On Irish television, you can curse. You can say “fuck” on Irish television and it’s okay. And then to go over to America and experience those types of things, it’s always interesting.

What were the circumstances under which you were doing thirty-six hours of straight stand-up?

I wanted to mark Easter. So the show started at three o’clock on Good Friday and went until dawn on Easter Sunday.

Where was this show?

It was a show in Galway, where I live in a theater called Nuns Island. It’s the world’s longest solo stand-up comedy show.

Since Dane Cook and Dave Chappelle were battling here over seven hours versus eight hours, I’m sure they’re both going to be severely disappointed.

Let’s put those guys to bed right now. Yeah, thirty-six hours.

How did you manage to do that? Were there breaks?

I set the gig up, and we were looking for a structure for it. How were we going to do it? So we said, why don’t we contact the Guinness Book of World Records and see what kind of rules they might impose. And they said for every hour of an endurance event, you’re entitled to a five-minute break. That’s what I did, I did an hour an took a five-minute break.
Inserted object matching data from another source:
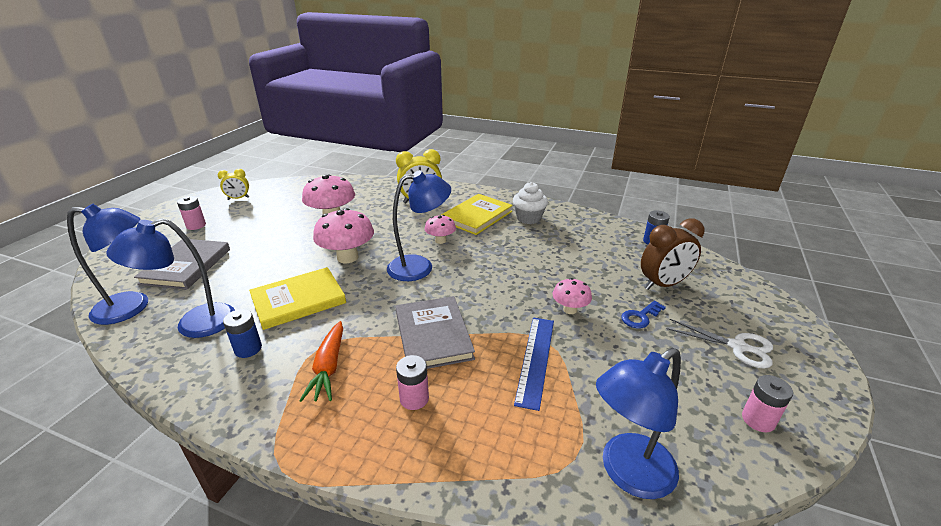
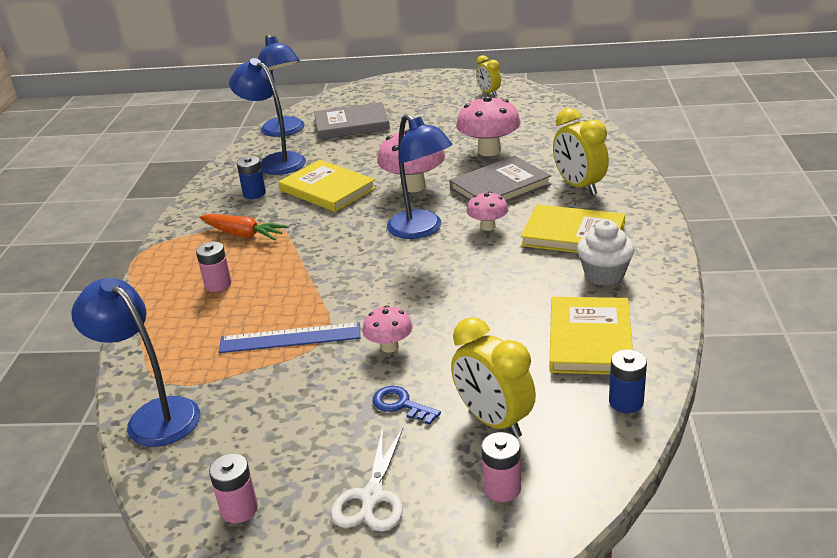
camera: 75 degrees right, 0 degrees up
pink battery [177,196,206,230] -> pink battery moved to [481,432,521,502]
orange carrot [299,321,343,402] -> orange carrot turned 135 degrees counterclockwise [200,214,289,240]
grey book [396,296,475,369] -> grey book moved to [449,156,551,202]
brown clock [641,218,704,290] -> yellow clock [451,317,536,438]
none -> yellow book [549,297,633,375]

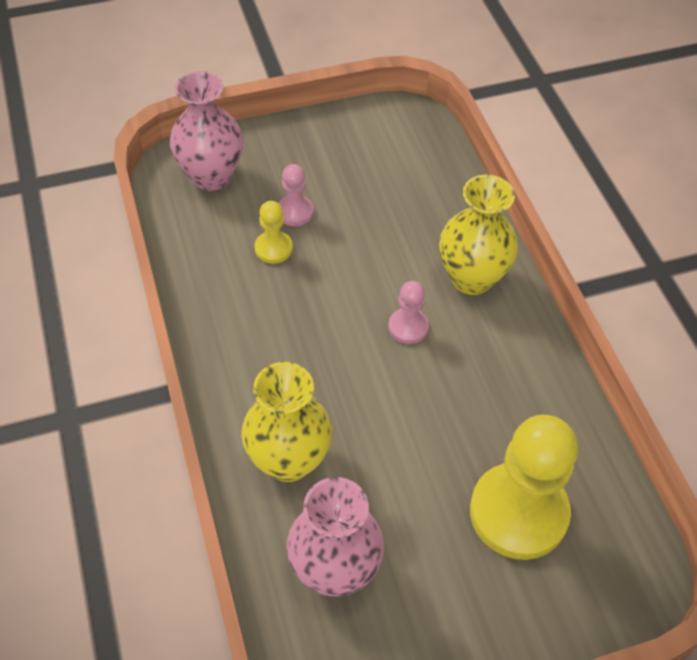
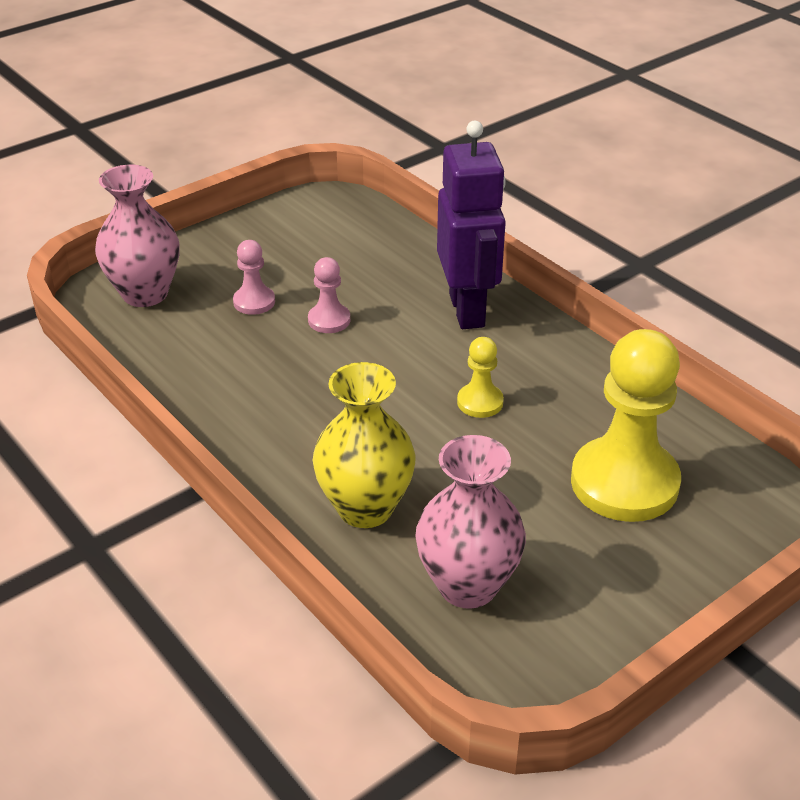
camera: 20 degrees left, 15 degrees down
yellow pawn [255,201,293,264] -> yellow pawn moved to [457,337,504,418]
pink pawn [388,281,429,344] -> pink pawn moved to [308,257,350,333]
yellow vase [439,175,518,295] -> purple robot [437,121,506,329]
Was there somebody from Guinness there?

Absolutely, yeah. They were making sure the breaks were only five minutes long, they were making sure there were always ten people in the audience at any one time, none of whom could be connected to the show or asleep. We had a huge team of people working on the show to make sure we had crowds coming in at three, four, five o’clock in the morning. It was a community event, and I had a lot of people helping. It was a good thing to have done. I’m glad I did it.

Did anybody stay for the whole –

No. If anybody had stayed for the entire thirty-six hours, they would have held the endurance record, not me.